Sevgi dolu ve ilker bir ailede büyüyen Aysel, öğretmen anne babasından aldığı eğitimlerle üniversiteyi kazanarak Edebiyat öğretmeni oluyor. Ailesinden aldığı sevgiyi hep başkaları ile paylaşan bu küçük kız bugün bir yazar olarak hayatının 31. baharına adımlıyor. Bir kız annesi olan yazar Aysel Ateş Abdullazade bugün siz değerli okuyucuları ile küçüklüğüne seyahat etti.
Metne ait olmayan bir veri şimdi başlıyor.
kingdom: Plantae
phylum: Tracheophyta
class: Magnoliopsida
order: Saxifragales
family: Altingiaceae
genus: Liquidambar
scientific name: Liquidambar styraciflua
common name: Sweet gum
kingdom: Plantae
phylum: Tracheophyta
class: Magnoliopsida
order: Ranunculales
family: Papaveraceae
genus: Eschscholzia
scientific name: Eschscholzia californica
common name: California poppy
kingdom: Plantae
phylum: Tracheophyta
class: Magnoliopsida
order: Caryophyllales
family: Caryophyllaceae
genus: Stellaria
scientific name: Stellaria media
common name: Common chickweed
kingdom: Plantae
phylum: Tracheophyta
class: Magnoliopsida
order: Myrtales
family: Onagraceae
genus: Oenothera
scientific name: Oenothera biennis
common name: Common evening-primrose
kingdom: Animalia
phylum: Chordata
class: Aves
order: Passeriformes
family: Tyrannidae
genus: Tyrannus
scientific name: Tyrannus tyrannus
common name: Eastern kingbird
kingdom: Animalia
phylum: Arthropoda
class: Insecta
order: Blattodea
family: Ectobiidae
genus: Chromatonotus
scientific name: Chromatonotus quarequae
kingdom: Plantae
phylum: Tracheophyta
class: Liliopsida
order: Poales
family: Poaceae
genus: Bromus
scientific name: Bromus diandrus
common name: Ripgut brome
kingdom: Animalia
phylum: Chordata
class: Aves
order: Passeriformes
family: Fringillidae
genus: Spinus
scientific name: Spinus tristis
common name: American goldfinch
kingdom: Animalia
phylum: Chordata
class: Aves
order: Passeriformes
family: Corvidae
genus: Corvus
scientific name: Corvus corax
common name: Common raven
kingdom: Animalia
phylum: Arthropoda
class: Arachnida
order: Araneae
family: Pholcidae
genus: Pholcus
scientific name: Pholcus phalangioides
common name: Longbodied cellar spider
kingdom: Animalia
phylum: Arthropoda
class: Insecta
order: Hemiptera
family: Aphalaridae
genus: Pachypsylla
Sevgili okurlar! Sevgili insanlar!
Bugün benim doğduğum gün, dünyaya geldiğim o gün.
6 Mayıs...
Hayatımdan hiçbir zaman şikayetçi olmadım. 31yıllık ömrümde iyi ve kötü, zor ve imtihanlı, kahkahalı ve gözyaşı ile geçen çok güzel anılarım, günlerim, saatlerim oldu. İyiye gülüp, kötüye ağladım. Olması gerektiği gibi. Üzüldüm, düştüm, kalktım, çabaladım, yürüdüm, koştum ve bugüne geldim.
Bir kadın olarak doğduğum için çok mutluyum. Kadın olmanın güzelliğini yaşayabildiğim için kendimi şanslı buluyorum.
Ömür yolumda anneliği tattığım için daha çok mutluyum. Kendimden sonra bu dünyaya bir kadın daha yetiştirmek, sunmak bence kadının en ali, en yüce vazifesidir. İyi ki bu vazifeye layık olmuşum.
Kendim olduğum için çok mutluyum. İyi ki Aysel olmuşum, iyi ki Aysel Ateş Abdullazade imzasına sahip olmuşum.
Tüm duygularım, içtenliğim, başarılarım, başarısızlıklarım, benliğim, kimliğim, arzularım, hedeflerim, varlığım için aileme ve sevdiklerime teşekkür ediyorum! İyi ki!